### Problems to solve
**1)** Update the entries from the first one through the line containing "One large city bus with yellow trim" so that "region" becomes "area", leaving everything else unchanged.
**2)** Continue the passage on using the internet mindfully in Buddhist practice from the point where it stops.

Similarly, this year during Buddhist Action Month one aspect of the theme was to explore the effect of digital technology on the well-being of us as individuals and on society, and to address the unhealthy craving that can arise as a result of our use of technology. As part of this some participants undertook a digital detox for the month, as a way of exploring concerns about the possible negative impacts of Internet use on our minds.

Of course, the Internet is a tool like any other – as we hope our work has shown. If we choose to use it well it has as much potential to be a means of spreading the Dharma as it has to over-stimulate and distract and exacerbate craving. 

Like any form of input we must surely bring mindfulness and our practice of Metta into the picture when we interact online. Here are 5 principles in relation to the internet that Candradasa, the current director of The Buddhist Centre Online, came up with for a Dharma Teachers conference in New York in 2015, for use in a workshop on this topic. These principles highlight the main issue here: that what matters is how we use the internet (rather than having it use us): 

1. The Internet is not the answer. 
It’s impermanent, dependent on complex conditions - but it’s a fact of life at the current time. And while peace prevails enough so that the Internet continues to grow and develop and shape society, it can help in very many ways. The emphasis should not be on the technology but on the Dharma. And the Internet can be a great medium for communicating something of the Dharma. At its best it can be a storehouse for the Dharma as the best of human consciousness.

2. Behind every computer screen or cell phone or tablet or watch is a human being.

Question-style dataset rows:
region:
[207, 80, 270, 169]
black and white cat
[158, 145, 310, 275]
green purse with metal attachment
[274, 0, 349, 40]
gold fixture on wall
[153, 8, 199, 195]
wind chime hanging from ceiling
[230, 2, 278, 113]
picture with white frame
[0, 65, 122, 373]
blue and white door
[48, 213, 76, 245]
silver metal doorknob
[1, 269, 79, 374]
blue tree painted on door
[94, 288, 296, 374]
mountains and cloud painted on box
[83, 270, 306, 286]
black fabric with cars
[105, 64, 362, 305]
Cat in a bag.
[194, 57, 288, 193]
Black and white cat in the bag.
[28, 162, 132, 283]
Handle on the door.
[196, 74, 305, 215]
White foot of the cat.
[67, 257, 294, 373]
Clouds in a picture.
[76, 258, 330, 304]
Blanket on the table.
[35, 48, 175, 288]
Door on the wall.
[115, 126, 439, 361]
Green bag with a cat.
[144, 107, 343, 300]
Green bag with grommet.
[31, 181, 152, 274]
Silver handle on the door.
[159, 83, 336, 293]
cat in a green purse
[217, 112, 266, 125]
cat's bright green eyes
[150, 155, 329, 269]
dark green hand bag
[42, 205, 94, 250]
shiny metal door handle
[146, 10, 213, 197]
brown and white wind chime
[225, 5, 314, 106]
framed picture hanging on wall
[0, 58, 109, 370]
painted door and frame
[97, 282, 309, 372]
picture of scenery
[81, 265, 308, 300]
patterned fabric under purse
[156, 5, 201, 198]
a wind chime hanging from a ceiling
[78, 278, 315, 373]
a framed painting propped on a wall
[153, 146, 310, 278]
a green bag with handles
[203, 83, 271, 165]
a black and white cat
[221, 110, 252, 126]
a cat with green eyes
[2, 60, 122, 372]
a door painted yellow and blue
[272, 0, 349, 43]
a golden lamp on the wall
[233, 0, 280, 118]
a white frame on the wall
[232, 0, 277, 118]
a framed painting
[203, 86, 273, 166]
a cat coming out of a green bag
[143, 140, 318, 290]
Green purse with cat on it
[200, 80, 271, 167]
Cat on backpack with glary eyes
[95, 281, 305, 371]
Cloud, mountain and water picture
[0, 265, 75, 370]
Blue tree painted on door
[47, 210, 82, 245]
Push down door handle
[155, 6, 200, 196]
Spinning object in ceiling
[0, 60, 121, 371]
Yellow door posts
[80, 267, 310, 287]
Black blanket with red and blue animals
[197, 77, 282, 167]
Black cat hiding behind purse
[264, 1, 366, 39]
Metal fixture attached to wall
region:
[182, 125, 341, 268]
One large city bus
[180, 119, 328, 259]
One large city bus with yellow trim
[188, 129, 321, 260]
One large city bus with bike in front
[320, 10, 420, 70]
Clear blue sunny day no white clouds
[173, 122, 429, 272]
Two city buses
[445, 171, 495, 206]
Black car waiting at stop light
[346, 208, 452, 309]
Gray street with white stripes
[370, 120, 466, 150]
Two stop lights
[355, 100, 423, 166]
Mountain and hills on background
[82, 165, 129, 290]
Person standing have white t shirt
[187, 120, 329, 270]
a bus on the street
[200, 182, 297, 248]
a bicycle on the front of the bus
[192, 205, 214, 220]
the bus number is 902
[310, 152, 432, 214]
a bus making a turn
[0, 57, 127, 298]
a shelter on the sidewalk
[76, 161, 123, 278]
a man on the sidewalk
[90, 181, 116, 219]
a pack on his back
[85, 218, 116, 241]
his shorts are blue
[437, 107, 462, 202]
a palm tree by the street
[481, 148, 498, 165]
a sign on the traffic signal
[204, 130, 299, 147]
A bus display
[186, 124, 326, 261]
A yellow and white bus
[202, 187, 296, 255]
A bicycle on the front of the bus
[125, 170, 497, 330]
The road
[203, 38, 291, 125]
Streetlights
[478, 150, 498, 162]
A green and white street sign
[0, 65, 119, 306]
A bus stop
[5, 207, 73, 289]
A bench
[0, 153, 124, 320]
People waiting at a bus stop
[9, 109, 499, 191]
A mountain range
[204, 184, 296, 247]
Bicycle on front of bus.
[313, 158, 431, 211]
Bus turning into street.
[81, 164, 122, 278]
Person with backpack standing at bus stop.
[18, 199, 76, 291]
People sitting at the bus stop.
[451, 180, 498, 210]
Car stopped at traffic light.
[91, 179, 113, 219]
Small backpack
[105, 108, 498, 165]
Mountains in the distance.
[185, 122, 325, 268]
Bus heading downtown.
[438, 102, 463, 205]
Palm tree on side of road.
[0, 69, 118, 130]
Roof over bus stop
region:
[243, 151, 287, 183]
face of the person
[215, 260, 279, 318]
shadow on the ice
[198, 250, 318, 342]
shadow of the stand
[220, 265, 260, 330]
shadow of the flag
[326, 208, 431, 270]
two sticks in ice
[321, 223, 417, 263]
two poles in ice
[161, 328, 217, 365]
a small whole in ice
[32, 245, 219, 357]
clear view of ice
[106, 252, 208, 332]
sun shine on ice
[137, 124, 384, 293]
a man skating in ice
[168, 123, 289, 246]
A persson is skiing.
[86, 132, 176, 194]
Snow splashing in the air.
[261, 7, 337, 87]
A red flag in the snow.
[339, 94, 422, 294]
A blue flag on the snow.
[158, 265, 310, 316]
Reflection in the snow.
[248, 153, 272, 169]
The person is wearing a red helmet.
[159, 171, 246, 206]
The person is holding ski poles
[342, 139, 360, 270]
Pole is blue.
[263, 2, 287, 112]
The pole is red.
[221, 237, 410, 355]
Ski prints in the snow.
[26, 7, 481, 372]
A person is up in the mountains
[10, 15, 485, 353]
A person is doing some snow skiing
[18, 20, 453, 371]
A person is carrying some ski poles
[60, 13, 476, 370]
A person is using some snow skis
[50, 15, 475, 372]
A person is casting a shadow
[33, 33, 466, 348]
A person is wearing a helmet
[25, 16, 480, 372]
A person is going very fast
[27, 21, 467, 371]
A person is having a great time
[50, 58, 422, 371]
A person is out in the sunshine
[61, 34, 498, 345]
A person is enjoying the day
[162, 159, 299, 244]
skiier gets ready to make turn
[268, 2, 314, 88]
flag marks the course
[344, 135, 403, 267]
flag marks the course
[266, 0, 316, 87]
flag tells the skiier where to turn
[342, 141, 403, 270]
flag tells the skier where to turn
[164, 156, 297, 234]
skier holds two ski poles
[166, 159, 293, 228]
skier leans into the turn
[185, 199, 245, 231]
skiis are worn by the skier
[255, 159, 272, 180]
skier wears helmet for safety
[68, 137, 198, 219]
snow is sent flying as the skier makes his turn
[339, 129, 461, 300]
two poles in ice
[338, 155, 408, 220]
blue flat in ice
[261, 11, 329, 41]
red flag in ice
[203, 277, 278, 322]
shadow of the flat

### Written responses
**1)**
area:
[207, 80, 270, 169]
black and white cat
[158, 145, 310, 275]
green purse with metal attachment
[274, 0, 349, 40]
gold fixture on wall
[153, 8, 199, 195]
wind chime hanging from ceiling
[230, 2, 278, 113]
picture with white frame
[0, 65, 122, 373]
blue and white door
[48, 213, 76, 245]
silver metal doorknob
[1, 269, 79, 374]
blue tree painted on door
[94, 288, 296, 374]
mountains and cloud painted on box
[83, 270, 306, 286]
black fabric with cars
[105, 64, 362, 305]
Cat in a bag.
[194, 57, 288, 193]
Black and white cat in the bag.
[28, 162, 132, 283]
Handle on the door.
[196, 74, 305, 215]
White foot of the cat.
[67, 257, 294, 373]
Clouds in a picture.
[76, 258, 330, 304]
Blanket on the table.
[35, 48, 175, 288]
Door on the wall.
[115, 126, 439, 361]
Green bag with a cat.
[144, 107, 343, 300]
Green bag with grommet.
[31, 181, 152, 274]
Silver handle on the door.
[159, 83, 336, 293]
cat in a green purse
[217, 112, 266, 125]
cat's bright green eyes
[150, 155, 329, 269]
dark green hand bag
[42, 205, 94, 250]
shiny metal door handle
[146, 10, 213, 197]
brown and white wind chime
[225, 5, 314, 106]
framed picture hanging on wall
[0, 58, 109, 370]
painted door and frame
[97, 282, 309, 372]
picture of scenery
[81, 265, 308, 300]
patterned fabric under purse
[156, 5, 201, 198]
a wind chime hanging from a ceiling
[78, 278, 315, 373]
a framed painting propped on a wall
[153, 146, 310, 278]
a green bag with handles
[203, 83, 271, 165]
a black and white cat
[221, 110, 252, 126]
a cat with green eyes
[2, 60, 122, 372]
a door painted yellow and blue
[272, 0, 349, 43]
a golden lamp on the wall
[233, 0, 280, 118]
a white frame on the wall
[232, 0, 277, 118]
a framed painting
[203, 86, 273, 166]
a cat coming out of a green bag
[143, 140, 318, 290]
Green purse with cat on it
[200, 80, 271, 167]
Cat on backpack with glary eyes
[95, 281, 305, 371]
Cloud, mountain and water picture
[0, 265, 75, 370]
Blue tree painted on door
[47, 210, 82, 245]
Push down door handle
[155, 6, 200, 196]
Spinning object in ceiling
[0, 60, 121, 371]
Yellow door posts
[80, 267, 310, 287]
Black blanket with red and blue animals
[197, 77, 282, 167]
Black cat hiding behind purse
[264, 1, 366, 39]
Metal fixture attached to wall
area:
[182, 125, 341, 268]
One large city bus
[180, 119, 328, 259]
One large city bus with yellow trim

**2)**
And their mudra is… Looking for, searching for, something. Connection. Only connect. Stay connected to the human. Resist the unconscious tendency to think too much of your ‘brand’ and not enough of the people it’s serving.

3. The Buddha goes where the people are.
And the people, for better or worse, are online. We have a duty to meet them there. The Internet is not a replacement for face to face connection, it is its own form of connection. There are things in common, there are differences. More of the former than the latter, in my experience, when it comes to what really matters about human connection. Warmth, dignity, being taken seriously in one’s aspirations. Face to face and online are not mutually exclusive.

4. The Internet is a great teacher when it comes to going beyond our personal preferences.
The Internet arouses the passions! I don’t like this site or that site, this service or that service, this mode of communication, or that mode of communication, her view, their view, his view. It’s very good for gauging our present relationship with craving and aversion, alienation and distraction.

5. Imagine the future as part of your present field of awareness. 
If you are interested in seeing the Dharma flourish beyond your own lifetime – and especially if you are responsible for passing on a particular translation of the Dharma, an approach or a lineage – it’s good to be aware that your future audiences are currently children learning in ways that may be alien to you but are normal to them.


As Jimmy Wales, co-founder of the online, not-for-profit encyclopaedia, Wikipedia says:

“We are still at the very beginnings of the internet. Let’s use it wisely”.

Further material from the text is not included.